Christos Kourfalidis

Personal information
- Date of birth: 11 November 2002 (age 23)
- Place of birth: Thessaloniki, Greece
- Height: 1.78 m (5 ft 10 in)
- Position: Midfielder

Team information
- Current team: Athens Kallithea
- Number: 39

Youth career
- 0000–2018: Makedonikos Litis
- 2018–2019: Cagliari

Senior career*
- Years: Team / Apps / (Gls)
- 2019–2024: Cagliari / 23 / (1)
- 2019–2020: → Foggia (loan) / 20 / (1)
- 2023–2024: → Feralpisalò (loan) / 29 / (3)
- 2024–2026: Cosenza / 24 / (0)
- 2026–: Athens Kallithea / 0 / (0)

International career^{‡}
- 2022–2024: Greece U21 / 14 / (1)

= Christos Kourfalidis =

Greek footballer (born 2002)

Christos Kourfalidis (Χρήστος Κουρφαλίδης; born 11 November 2002) is a Greek professional footballer who plays as a midfielder for Super League 2 club Athens Kallithea.

==Career==
Kourfalidis joined the youth system of Cagliari for the 2018–19 season. For the 2019–20 season, he was loaned to Foggia in Serie D. On 13 July 2021, he signed his first professional contract with Cagliari until 30 June 2023.

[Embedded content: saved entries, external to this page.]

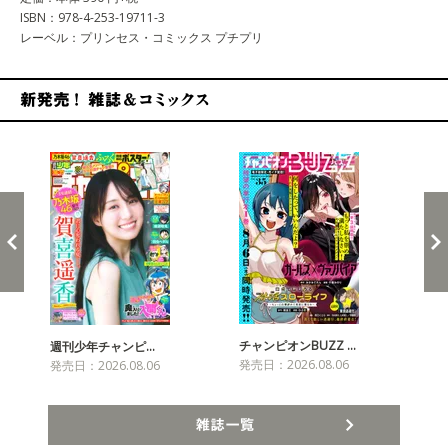
ISBN：978-4-253-19711-3
レーベル：プリンセス・コミックス プチプリ
新発売！雑誌&コミックス
チャンピオンBUZZ …
週刊少年チャンピ…
月
発売日：2026.08.06
発売日：2026.08.06
発売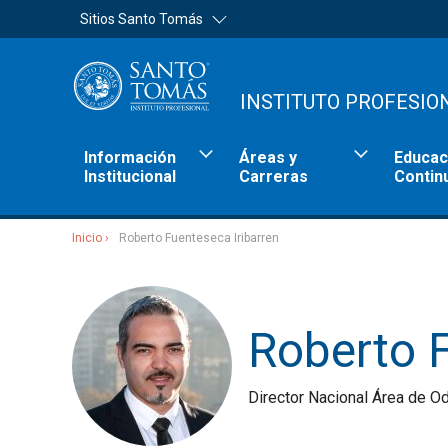
Sitios Santo Tomás
INSTITUTO PROFESIO
Información
Áreas y
Educac
Institucional
Carreras
Contin
Inicio
Roberto Fuenteseca Iribarren
Sitios Santo Tomás
Roberto F
Director Nacional Área de O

He made his debut for the senior squad of Cagliari on 15 December 2021 in a Coppa Italia game against Cittadella. He made his Serie A debut for Cagliari on 23 January 2022 in a game against Fiorentina, a 1–1 home draw.

On 1 September 2023, Kourfalidis joined Serie B club Feralpisalò on a season-long loan.

On 1 August 2024, Kourfalidis signed a two-season contract with Cosenza.

On 3 August 2026, Kourfalidis signed for Athens Kallithea on a free transfer.